Thai Police Arrest Chinese Man in $14M FINTOCH Crypto Ponzi Crackdown
Thai authorities have arrested Chinese national Liang Ai-Bing, accused of orchestrating a $14 million crypto Ponzi scheme connected...
Quick overview
- Thai authorities arrested Chinese national Liang Ai-Bing for orchestrating a $14 million crypto Ponzi scheme linked to the fraudulent platform FINTOCH.
- Liang was part of a five-member team that promoted FINTOCH, which falsely claimed to be backed by Morgan Stanley and promised investors 1% daily returns.
- The investigation revealed nearly 100 victims in China, and Liang faces extradition to China for financial fraud and illegal firearm possession.
- The FINTOCH scam contributed to a 63% increase in crypto-related thefts in Q2 2023, highlighting the growing complexity of digital asset fraud.
Thai authorities have arrested Chinese national Liang Ai-Bing, accused of orchestrating a $14 million crypto Ponzi scheme connected to the defunct platform FINTOCH. The arrest took place during a raid on a luxury three-story residence in Bangkok’s Wang Thonglang district, where officers also seized an illegal firearm.
According to Thailand’s Crime Suppression Division, Liang was part of a five-member team that developed and promoted FINTOCH, a fraudulent decentralized finance (DeFi) platform that lured investors with promises of 1% daily returns. The platform falsely claimed backing from Morgan Stanley, which the investment bank later publicly denied.
Liang had reportedly rented the property for about $4,645 per month while evading Chinese authorities. His arrest followed joint intelligence cooperation between Thai and Chinese police, leading to a Criminal Court-issued search warrant.

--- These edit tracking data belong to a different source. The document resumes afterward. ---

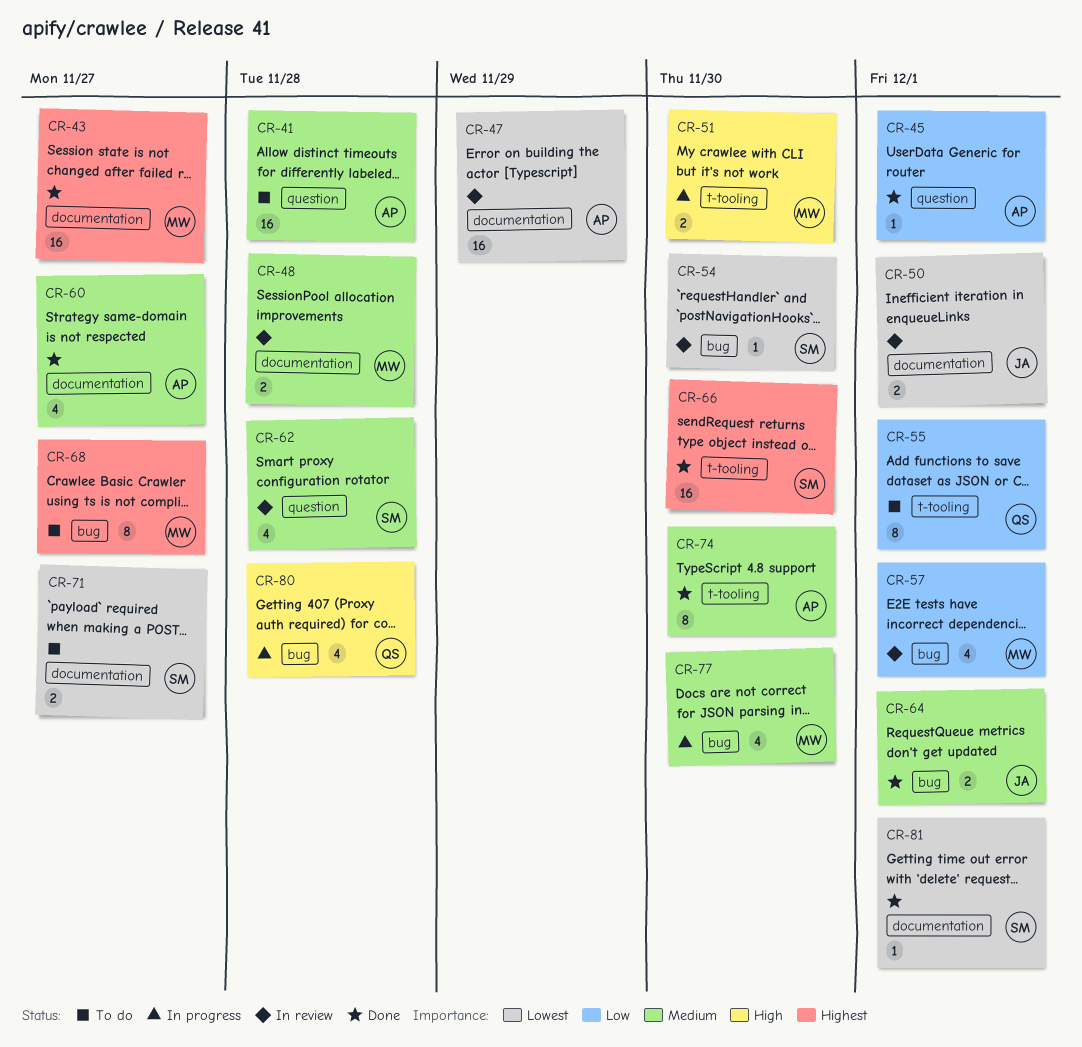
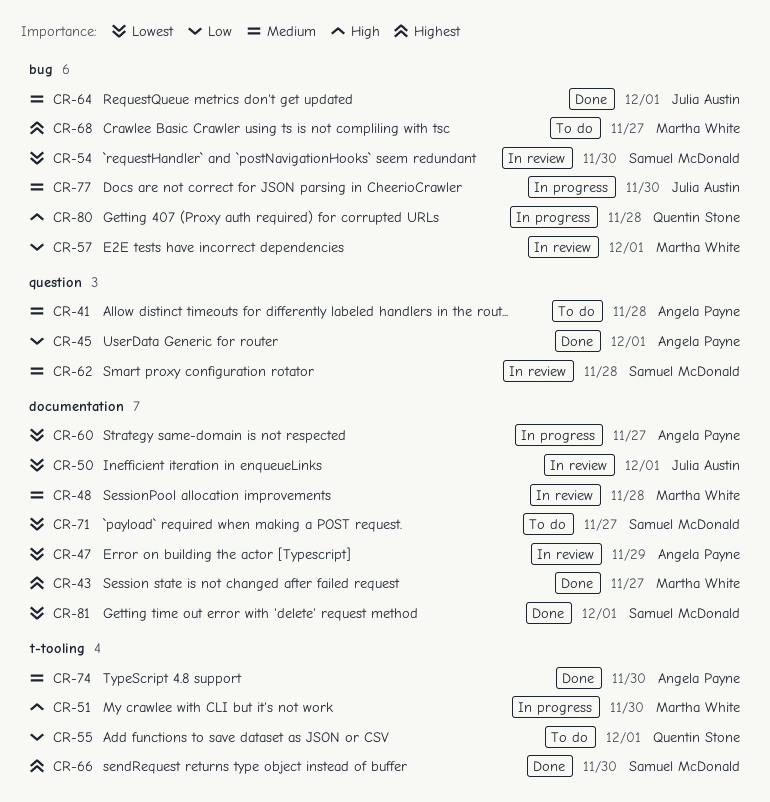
CR-60, status: Done -> In progress
CR-60, priority: Medium -> Lowest
CR-77, owner: Martha White -> Julia Austin

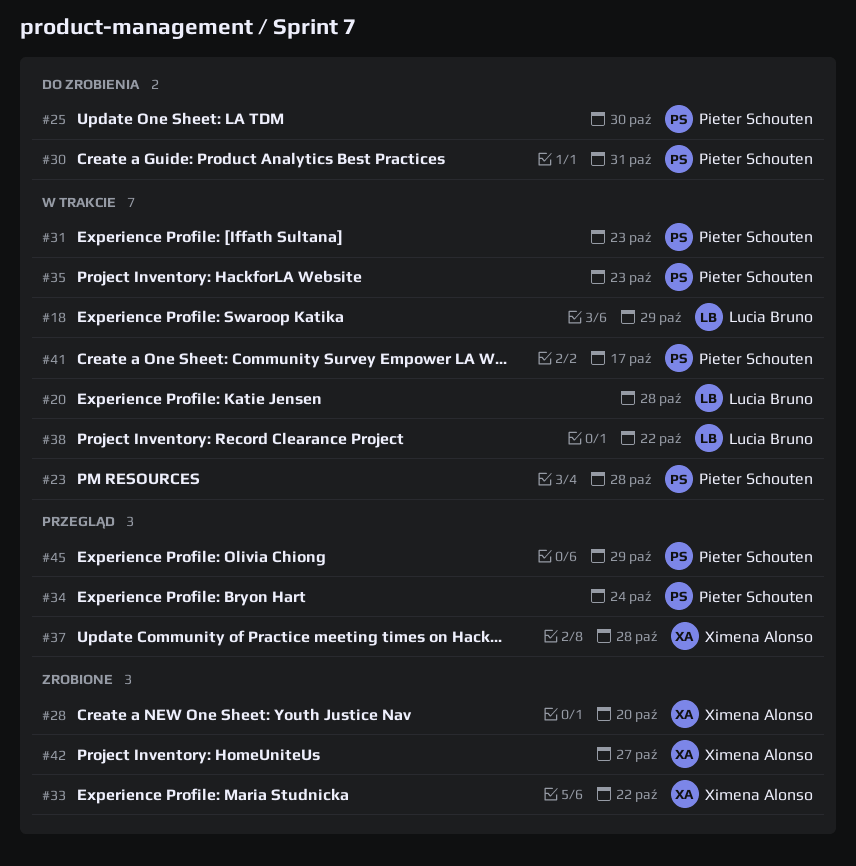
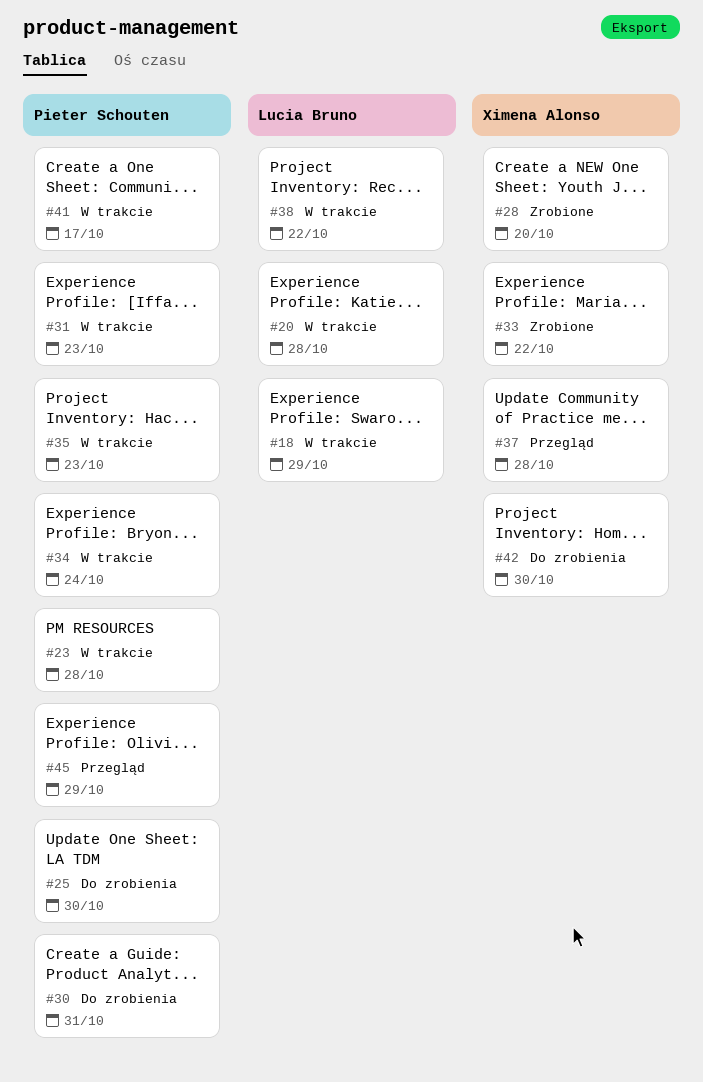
#34, status: Przegląd -> W trakcie
#42, status: Zrobione -> Do zrobienia
#42, due: Oct 27 -> Oct 30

Key details from the investigation:
- Arrested: Liang Ai-Bing, Chinese national
- Charges: Illegal firearm possession, unlawful entry, crypto fraud
- Scam size: Approximately $14 million stolen
- Victims: Nearly 100 investors in China
FINTOCH: A Fake CEO, False Promises, and Exit Scam
FINTOCH, marketed as “Morgan DF Fintoch,” gained notoriety in 2023 after its founders disappeared with investors’ funds. The platform used fabricated executive profiles, including a supposed CEO “Bob Lambert,” who was later identified as actor Mike Provenzano, known for small film appearances.
The scam’s unraveling was first traced by on-chain analyst ZachXBT, who reported in May 2023 that 31.6 million USDT had been bridged from Binance Smart Chain to Tron and Ethereum, rendering users unable to withdraw. ZachXBT described it as “2023’s largest DeFi exit scam.”
The Monetary Authority of Singapore had warned users about FINTOCH weeks before its collapse, but the founders still managed to drain investor funds. Chinese police identified additional suspects—Al Qing-Hua, Wu Jiang-Yan, Tang Zhen-Que, and Zuo Lai-Jun—with one, Zuo, later arrested and released on bail.
Global Impact of Rising Crypto Fraud
According to Immunefi, the FINTOCH rug pull was among two major incidents that caused a 63% year-over-year increase in crypto-related thefts in Q2 2023. The scam highlights the growing complexity of cross-border digital asset fraud and the challenges law enforcement faces in tracking decentralized financial crimes.
Liang now faces extradition to China to stand trial for financial fraud and firearm possession, marking a major international effort against crypto-related crime.
Earlier this month, U.S. prosecutors announced the forfeiture of 127,271 BTC (worth $14.2 billion) linked to another massive Southeast Asian crypto scam involving human trafficking and coerced “pig-butchering” operations—underscoring how crypto fraud continues to evolve into a global security concern.